Koch network spends big to save Republican Senate
The Koch brothers’ donor network is making its most aggressive intervention yet into the 2016 cycle, booking $30 million worth of advertising to save the Republican Senate.
{mosads}It’s the beginning of what’s expected to be a significantly larger buy, as the network of 700-some donors led by billionaire industrialists Charles and David Koch sets about the task of keeping the Senate in Republican hands and supporting candidates who have purist free market beliefs.
The Kochs view Democratic front-runner Hillary Clinton and presumptive GOP nominee Donald Trump as both supporting big government and crony capitalism, and so the network has refused to spend a penny at the presidential level.
Instead, the Koch donors are turning their attention down ballot. They’ve already spent $12.4 million on Senate races — not counting the new $30 million buy — which exceeds what any other conservative outside group has spent on congressional races, a comparison of Federal Election Commission reports by The Hill shows.
A Koch network official told The Hill on Monday that the new $30 million TV and cable buy, which covers August and September, will help Republican Senate candidates in five battleground states: Ohio, Wisconsin, Nevada, Pennsylvania and Florida.
“The network is and will continue to be fully engaged in 2016’s political and policy battles. We want to maximize the number of freedom-oriented Senators,” said James Davis, spokesman for the Koch network.
“We see that on a number of issues, particularly free speech, the current majority is far preferable to the alternative.”
The network is spending less than it did in 2014 — the map in 2016 is a terrible one for Republicans so the network is engaging in five races as opposed to 11 — but the official said the network may end up spending as much or more on each individual race it engages in this year as it did last cycle.
The network’s 2016 budget was originally $889 million but is likely lower now that it’s not engaging at the presidential level.
Republican donors have been privately griping for months to The Hill that the Koch network has been sitting on its cash pile and refusing to take on Trump. Some angry donors, in dark moments, even blamed the network for allowing Trump to become the presumptive GOP presidential nominee.

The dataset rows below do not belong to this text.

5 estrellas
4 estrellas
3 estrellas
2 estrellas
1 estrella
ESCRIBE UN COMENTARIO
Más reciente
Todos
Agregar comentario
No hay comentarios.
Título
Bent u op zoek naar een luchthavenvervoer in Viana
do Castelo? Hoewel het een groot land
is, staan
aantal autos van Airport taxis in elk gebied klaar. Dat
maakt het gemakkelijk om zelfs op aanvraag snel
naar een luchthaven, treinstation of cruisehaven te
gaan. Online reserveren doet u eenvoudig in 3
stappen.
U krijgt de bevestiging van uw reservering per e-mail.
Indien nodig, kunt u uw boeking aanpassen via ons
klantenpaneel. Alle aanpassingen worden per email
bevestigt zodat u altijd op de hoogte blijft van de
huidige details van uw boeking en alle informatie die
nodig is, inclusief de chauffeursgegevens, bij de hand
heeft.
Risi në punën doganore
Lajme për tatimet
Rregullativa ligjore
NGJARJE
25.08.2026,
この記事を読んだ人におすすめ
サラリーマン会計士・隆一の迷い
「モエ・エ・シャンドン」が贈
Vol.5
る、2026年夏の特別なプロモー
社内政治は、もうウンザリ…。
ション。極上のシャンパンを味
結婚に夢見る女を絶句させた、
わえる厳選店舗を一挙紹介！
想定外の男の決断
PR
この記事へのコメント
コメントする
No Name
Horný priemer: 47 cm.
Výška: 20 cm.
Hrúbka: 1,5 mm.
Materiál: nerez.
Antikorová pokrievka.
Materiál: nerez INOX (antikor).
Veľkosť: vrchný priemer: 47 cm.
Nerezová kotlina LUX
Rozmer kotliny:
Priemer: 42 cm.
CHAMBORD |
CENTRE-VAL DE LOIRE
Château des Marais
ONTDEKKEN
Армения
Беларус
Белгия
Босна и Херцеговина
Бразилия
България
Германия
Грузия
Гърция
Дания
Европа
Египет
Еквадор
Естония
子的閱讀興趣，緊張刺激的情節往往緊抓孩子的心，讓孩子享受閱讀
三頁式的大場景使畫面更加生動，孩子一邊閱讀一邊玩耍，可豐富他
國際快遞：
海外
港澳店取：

But Charles Koch refused to be moved by pitches earlier in the primary season to take on Trump. Knowledgeable sources told The Hill several months ago that Koch saw no evidence a massive primary advertising campaign against Trump would be anything but a waste of money on the scale of the $100 million-plus blown through by former GOP candidate Jeb Bush’s super-PAC, Right to Rise.
The Koch official who spoke to The Hill Monday about the new ad plans said the advertising would be focused on the policy issues of concern to the network in each Senate race.
The official pointed to examples such as a new $2.2 million TV and digital campaign in Ohio featuring “Keith, an Ohio business owner, who struggled when [former Ohio Gov.] Ted Strickland [D] increased taxes and fees while Ohio was digging out from the aftermath of a recession.”
The new Ohio ad, which launches Tuesday, is paid for by Freedom Partners Action Fund, the political spearhead of the Koch network.
The Koch network has also been bolstering its ground game and will be knocking on doors and hitting phones even more expansively than it has in past cycles, the official said.
“We now have a permanent grassroots infrastructure of 1,200 network staff across 38 states,” the official added.
“In 2015, Americans for Prosperity, Concerned Veterans for America, LIBRE, and Generation Opportunity [the main Koch groups] grew their field teams by 50 percent.
“Thus far we are not engaged in the presidential race because neither of the candidates have presented a positive vision for America, but we will look to engage in the political space around our priority issues.”